(Beginning of PROVIDED RECORDS)

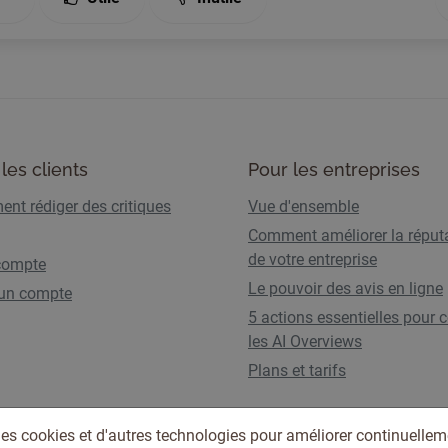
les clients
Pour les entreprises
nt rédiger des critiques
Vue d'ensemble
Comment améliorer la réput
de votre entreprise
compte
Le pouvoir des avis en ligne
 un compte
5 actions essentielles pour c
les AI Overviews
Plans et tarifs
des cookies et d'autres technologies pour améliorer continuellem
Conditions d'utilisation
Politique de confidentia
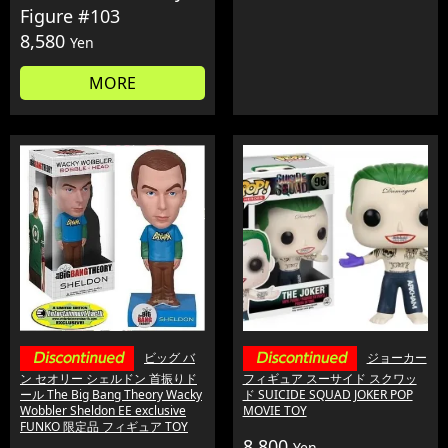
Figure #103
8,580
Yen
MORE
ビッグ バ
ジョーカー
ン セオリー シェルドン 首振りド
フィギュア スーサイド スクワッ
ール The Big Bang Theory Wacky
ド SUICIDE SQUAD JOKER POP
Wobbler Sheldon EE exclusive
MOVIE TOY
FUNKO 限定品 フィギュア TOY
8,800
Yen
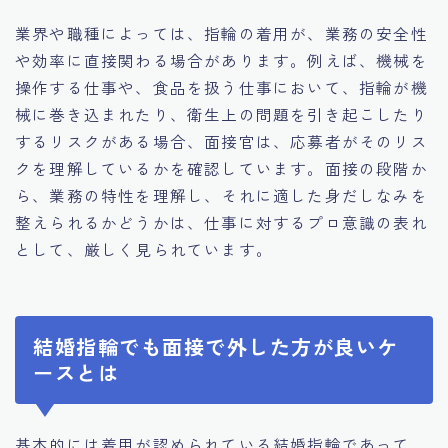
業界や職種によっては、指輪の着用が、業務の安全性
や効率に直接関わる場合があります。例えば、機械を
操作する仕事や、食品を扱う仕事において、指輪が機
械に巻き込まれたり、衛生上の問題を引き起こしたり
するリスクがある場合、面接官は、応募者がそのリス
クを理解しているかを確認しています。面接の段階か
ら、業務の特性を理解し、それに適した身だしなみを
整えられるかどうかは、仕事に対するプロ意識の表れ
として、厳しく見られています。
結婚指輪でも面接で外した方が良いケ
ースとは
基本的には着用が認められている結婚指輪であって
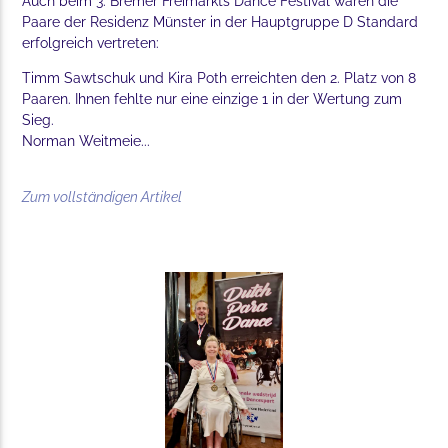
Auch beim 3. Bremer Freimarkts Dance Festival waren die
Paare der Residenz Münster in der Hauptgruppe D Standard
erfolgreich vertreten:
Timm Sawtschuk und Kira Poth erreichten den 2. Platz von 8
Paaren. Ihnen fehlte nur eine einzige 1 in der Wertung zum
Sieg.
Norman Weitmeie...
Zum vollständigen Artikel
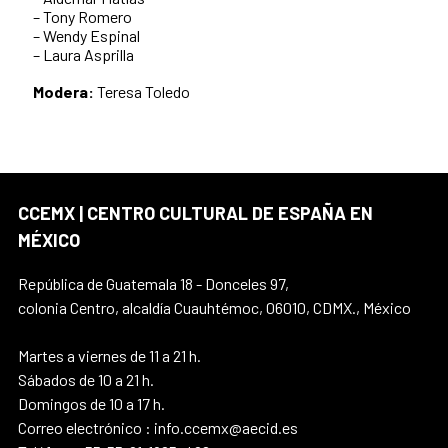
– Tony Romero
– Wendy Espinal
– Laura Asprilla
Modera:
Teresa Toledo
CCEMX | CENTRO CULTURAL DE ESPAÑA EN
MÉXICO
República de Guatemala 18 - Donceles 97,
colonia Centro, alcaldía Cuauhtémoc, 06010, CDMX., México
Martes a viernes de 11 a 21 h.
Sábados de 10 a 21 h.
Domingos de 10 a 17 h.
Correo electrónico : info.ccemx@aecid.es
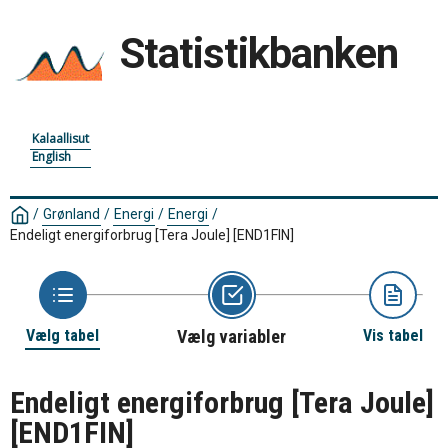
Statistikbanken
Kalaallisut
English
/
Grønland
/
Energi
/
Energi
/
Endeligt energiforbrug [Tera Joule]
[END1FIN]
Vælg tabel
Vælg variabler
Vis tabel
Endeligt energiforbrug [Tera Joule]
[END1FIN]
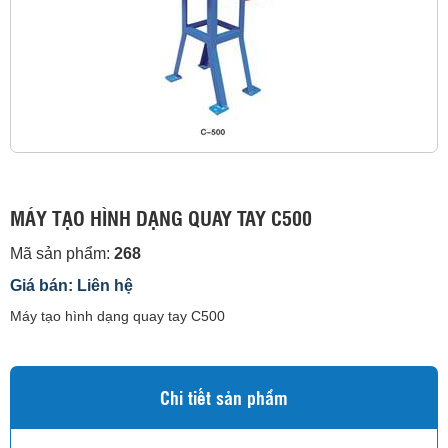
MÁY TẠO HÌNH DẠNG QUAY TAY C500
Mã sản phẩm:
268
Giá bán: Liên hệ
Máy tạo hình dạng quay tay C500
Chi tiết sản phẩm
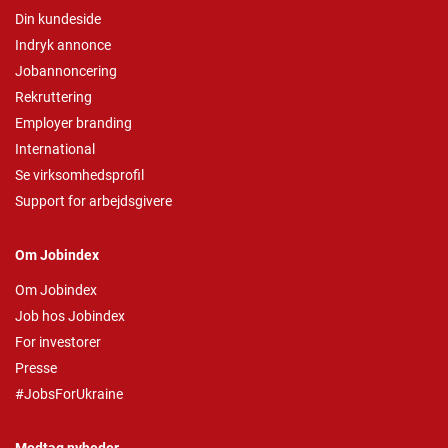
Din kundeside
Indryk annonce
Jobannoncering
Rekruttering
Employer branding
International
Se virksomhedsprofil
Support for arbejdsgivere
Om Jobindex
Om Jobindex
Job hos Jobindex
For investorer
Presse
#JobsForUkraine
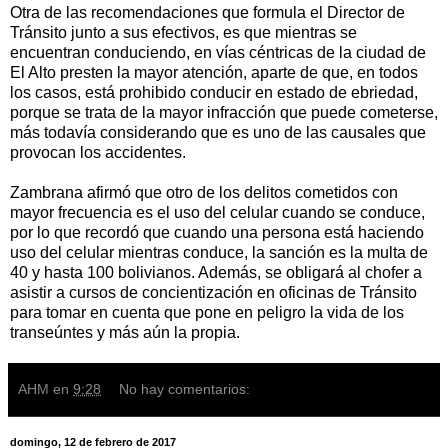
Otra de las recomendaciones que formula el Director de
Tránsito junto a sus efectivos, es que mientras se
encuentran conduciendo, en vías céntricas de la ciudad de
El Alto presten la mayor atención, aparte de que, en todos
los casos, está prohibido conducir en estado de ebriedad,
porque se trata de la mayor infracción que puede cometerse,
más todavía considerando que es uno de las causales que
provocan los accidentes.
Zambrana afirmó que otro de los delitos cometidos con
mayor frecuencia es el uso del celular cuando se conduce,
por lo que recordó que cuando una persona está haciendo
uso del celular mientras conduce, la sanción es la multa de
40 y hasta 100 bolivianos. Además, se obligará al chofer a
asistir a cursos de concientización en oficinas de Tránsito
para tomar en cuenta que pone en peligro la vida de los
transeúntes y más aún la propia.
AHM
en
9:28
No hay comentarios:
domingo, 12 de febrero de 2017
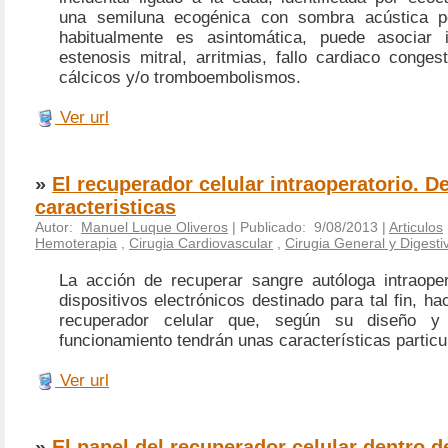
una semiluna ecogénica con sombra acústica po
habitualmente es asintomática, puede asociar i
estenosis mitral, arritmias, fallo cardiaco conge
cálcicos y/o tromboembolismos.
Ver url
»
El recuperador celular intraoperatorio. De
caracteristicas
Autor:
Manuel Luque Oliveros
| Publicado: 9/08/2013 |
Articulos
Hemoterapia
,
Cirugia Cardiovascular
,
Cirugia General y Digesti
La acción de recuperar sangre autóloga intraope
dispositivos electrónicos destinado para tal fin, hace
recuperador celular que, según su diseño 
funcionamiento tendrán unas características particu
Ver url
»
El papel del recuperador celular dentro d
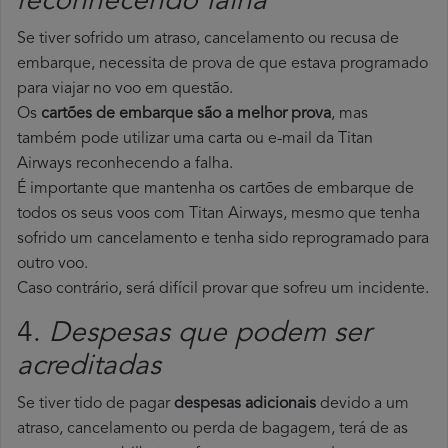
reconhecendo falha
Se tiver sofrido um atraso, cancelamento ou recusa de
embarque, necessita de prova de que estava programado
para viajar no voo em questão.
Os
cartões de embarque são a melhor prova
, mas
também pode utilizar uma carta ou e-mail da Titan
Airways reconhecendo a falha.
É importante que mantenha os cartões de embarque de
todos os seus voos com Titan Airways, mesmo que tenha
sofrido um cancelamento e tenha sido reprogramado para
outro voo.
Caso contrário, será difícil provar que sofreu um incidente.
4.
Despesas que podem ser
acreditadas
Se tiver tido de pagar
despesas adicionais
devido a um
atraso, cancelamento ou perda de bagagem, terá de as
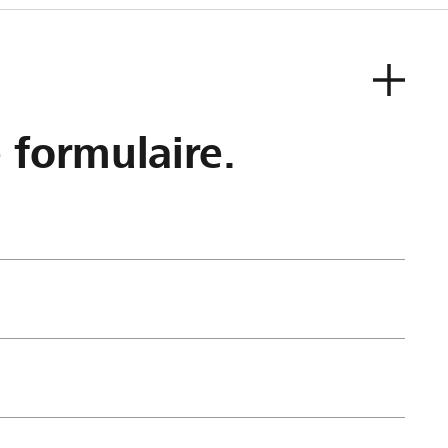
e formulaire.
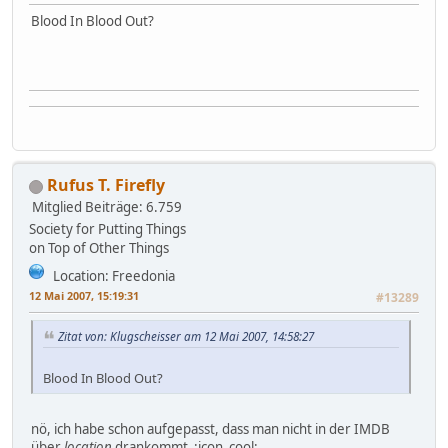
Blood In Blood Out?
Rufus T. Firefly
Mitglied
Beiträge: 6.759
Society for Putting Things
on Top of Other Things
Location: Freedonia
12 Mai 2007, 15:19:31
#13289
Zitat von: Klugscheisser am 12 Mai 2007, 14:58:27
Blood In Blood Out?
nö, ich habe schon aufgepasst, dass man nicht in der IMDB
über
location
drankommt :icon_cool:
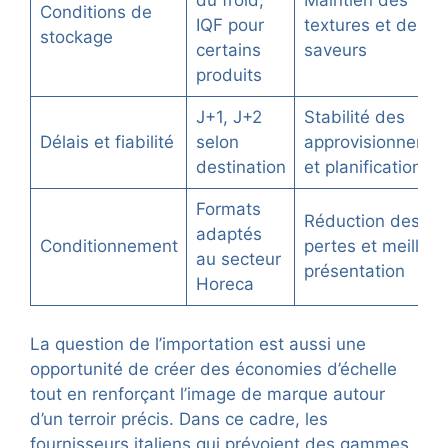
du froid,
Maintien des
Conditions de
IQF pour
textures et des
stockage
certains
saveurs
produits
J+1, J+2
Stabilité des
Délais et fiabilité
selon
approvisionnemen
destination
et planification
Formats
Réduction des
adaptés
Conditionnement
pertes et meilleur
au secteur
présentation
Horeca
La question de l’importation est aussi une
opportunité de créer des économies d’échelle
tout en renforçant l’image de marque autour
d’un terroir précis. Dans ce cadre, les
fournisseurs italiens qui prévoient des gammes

(End of PROVIDED RECORDS)

§ WHAT YOU WILL DO
Repeat the data verbatim, excluding all pictures.

§ COMPLETED EXERCISE
les clients
Pour les entreprises
nt rédiger des critiques
Vue d'ensemble
Comment améliorer la réput
de votre entreprise
compte
Le pouvoir des avis en ligne
 un compte
5 actions essentielles pour c
les AI Overviews
Plans et tarifs
des cookies et d'autres technologies pour améliorer continuellem
Conditions d'utilisation
Politique de confidentia
Figure #103
8,580
Yen
MORE
ビッグ バ
ジョーカー
ン セオリー シェルドン 首振りド
フィギュア スーサイド スクワッ
ール The Big Bang Theory Wacky
ド SUICIDE SQUAD JOKER POP
Wobbler Sheldon EE exclusive
MOVIE TOY
FUNKO 限定品 フィギュア TOY
8,800
Yen
業界や職種によっては、指輪の着用が、業務の安全性
や効率に直接関わる場合があります。例えば、機械を
操作する仕事や、食品を扱う仕事において、指輪が機
械に巻き込まれたり、衛生上の問題を引き起こしたり
するリスクがある場合、面接官は、応募者がそのリス
クを理解しているかを確認しています。面接の段階か
ら、業務の特性を理解し、それに適した身だしなみを
整えられるかどうかは、仕事に対するプロ意識の表れ
として、厳しく見られています。
結婚指輪でも面接で外した方が良いケ
ースとは
基本的には着用が認められている結婚指輪であって
Auch beim 3. Bremer Freimarkts Dance Festival waren die
Paare der Residenz Münster in der Hauptgruppe D Standard
erfolgreich vertreten:
Timm Sawtschuk und Kira Poth erreichten den 2. Platz von 8
Paaren. Ihnen fehlte nur eine einzige 1 in der Wertung zum
Sieg.
Norman Weitmeie...
Zum vollständigen Artikel
– Tony Romero
– Wendy Espinal
– Laura Asprilla
Modera:
Teresa Toledo
CCEMX | CENTRO CULTURAL DE ESPAÑA EN
MÉXICO
República de Guatemala 18 - Donceles 97,
colonia Centro, alcaldía Cuauhtémoc, 06010, CDMX., México
Martes a viernes de 11 a 21 h.
Sábados de 10 a 21 h.
Domingos de 10 a 17 h.
Correo electrónico : info.ccemx@aecid.es
Statistikbanken
Kalaallisut
English
/
Grønland
/
Energi
/
Energi
/
Endeligt energiforbrug [Tera Joule]
[END1FIN]
Vælg tabel
Vælg variabler
Vis tabel
Endeligt energiforbrug [Tera Joule]
[END1FIN]
MÁY TẠO HÌNH DẠNG QUAY TAY C500
Mã sản phẩm:
268
Giá bán: Liên hệ
Máy tạo hình dạng quay tay C500
Chi tiết sản phẩm
Din kundeside
Indryk annonce
Jobannoncering
Rekruttering
Employer branding
International
Se virksomhedsprofil
Support for arbejdsgivere
Om Jobindex
Om Jobindex
Job hos Jobindex
For investorer
Presse
#JobsForUkraine
Otra de las recomendaciones que formula el Director de
Tránsito junto a sus efectivos, es que mientras se
encuentran conduciendo, en vías céntricas de la ciudad de
El Alto presten la mayor atención, aparte de que, en todos
los casos, está prohibido conducir en estado de ebriedad,
porque se trata de la mayor infracción que puede cometerse,
más todavía considerando que es uno de las causales que
provocan los accidentes.
Zambrana afirmó que otro de los delitos cometidos con
mayor frecuencia es el uso del celular cuando se conduce,
por lo que recordó que cuando una persona está haciendo
uso del celular mientras conduce, la sanción es la multa de
40 y hasta 100 bolivianos. Además, se obligará al chofer a
asistir a cursos de concientización en oficinas de Tránsito
para tomar en cuenta que pone en peligro la vida de los
transeúntes y más aún la propia.
AHM
en
9:28
No hay comentarios:
domingo, 12 de febrero de 2017
una semiluna ecogénica con sombra acústica po
habitualmente es asintomática, puede asociar i
estenosis mitral, arritmias, fallo cardiaco conge
cálcicos y/o tromboembolismos.
Ver url
»
El recuperador celular intraoperatorio. De
caracteristicas
Autor:
Manuel Luque Oliveros
| Publicado: 9/08/2013 |
Articulos
Hemoterapia
,
Cirugia Cardiovascular
,
Cirugia General y Digesti
La acción de recuperar sangre autóloga intraope
dispositivos electrónicos destinado para tal fin, hace
recuperador celular que, según su diseño 
funcionamiento tendrán unas características particu
Ver url
»
El papel del recuperador celular dentro d
reconhecendo falha
Se tiver sofrido um atraso, cancelamento ou recusa de
embarque, necessita de prova de que estava programado
para viajar no voo em questão.
Os
cartões de embarque são a melhor prova
, mas
também pode utilizar uma carta ou e-mail da Titan
Airways reconhecendo a falha.
É importante que mantenha os cartões de embarque de
todos os seus voos com Titan Airways, mesmo que tenha
sofrido um cancelamento e tenha sido reprogramado para
outro voo.
Caso contrário, será difícil provar que sofreu um incidente.
4.
Despesas que podem ser
acreditadas
Se tiver tido de pagar
despesas adicionais
devido a um
atraso, cancelamento ou perda de bagagem, terá de as
e formulaire.
Blood In Blood Out?
Rufus T. Firefly
Mitglied
Beiträge: 6.759
Society for Putting Things
on Top of Other Things
Location: Freedonia
12 Mai 2007, 15:19:31
#13289
Zitat von: Klugscheisser am 12 Mai 2007, 14:58:27
Blood In Blood Out?
nö, ich habe schon aufgepasst, dass man nicht in der IMDB
über
location
drankommt :icon_cool:
du froid,
Maintien des
Conditions de
IQF pour
textures et des
stockage
certains
saveurs
produits
J+1, J+2
Stabilité des
Délais et fiabilité
selon
approvisionnemen
destination
et planification
Formats
Réduction des
adaptés
Conditionnement
pertes et meilleur
au secteur
présentation
Horeca
La question de l’importation est aussi une
opportunité de créer des économies d’échelle
tout en renforçant l’image de marque autour
d’un terroir précis. Dans ce cadre, les
fournisseurs italiens qui prévoient des gammes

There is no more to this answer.